Surface 678 Wins Three 2019 ASLA Southeast Region Design Awards

The American Society of Landscape Architects, Southern Region recognized three Surface 678 projects with design excellence awards at a ceremony held on June 3 during the Leading Transformations Conference in Greenville, South Carolina. Barrett Armstrong chaired a jury that chose the winning work from entries submitted by firms in Alabama, Florida, Georgia, Kentucky, Louisiana, Mississippi, North Carolina, South Carolina, Tennessee, Virginia and West Virginia. Surface 678’s recognized projects are pictured above from top left:

 

Honor Award, Market & Exchange Plazas

Restoring health and vibrancy to two underutilized spaces in the heart of downtown Raleigh, the plazas’ redesign posed unique challenges for visitor flow, security and integration into the urban fabric. Envisioned as a social hub of urban life, the plazas represent the convergence of a diverse community accommodating varying multi-cultural and intergenerational uses with flexible gathering spaces.

 

Merit Award, Horseshoe Farm Nature Preserve

Sitting majestically above a dramatic oxbow adjacent to the Neuse River, Horseshoe Farm Nature Preserve is a showcase of low-impact park development and best management practices. Initial programming included athletic facilities, but after an extensive natural resource study the design team and community environmentalists campaigned to preserve the site and restore a diverse ecosystem. The 146-acre former farm does not link to existing city infrastructure and is served by green alternative energy systems, a composting comfort station and on-site water sources intended to highlight the potential for low-impact development and provide unique opportunities for interpretation and demonstration.
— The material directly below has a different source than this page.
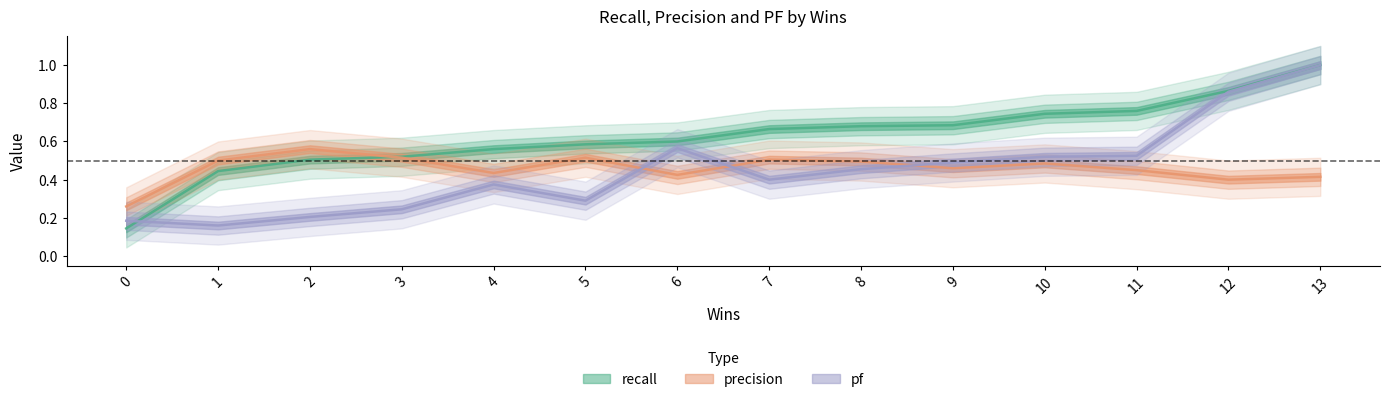

How many lines are shown in the chart?

3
The soft surface walking trails connect to the Neuse River Greenway and the Preserve serves as a trail head.

 

Recognition Award, Raleigh Union Station

Centrally located in downtown Raleigh’s historic Warehouse District, Raleigh Union Station is a partnership between the City of Raleigh and the NC Department of Transportation (NCDOT), to accommodate current and future multimodal demand. The project symbolizes the transition between the old downtown of Fayetteville Street into the newer downtown of Glenwood South and the Warehouse District, shifting the core of downtown and spurring transit-oriented development.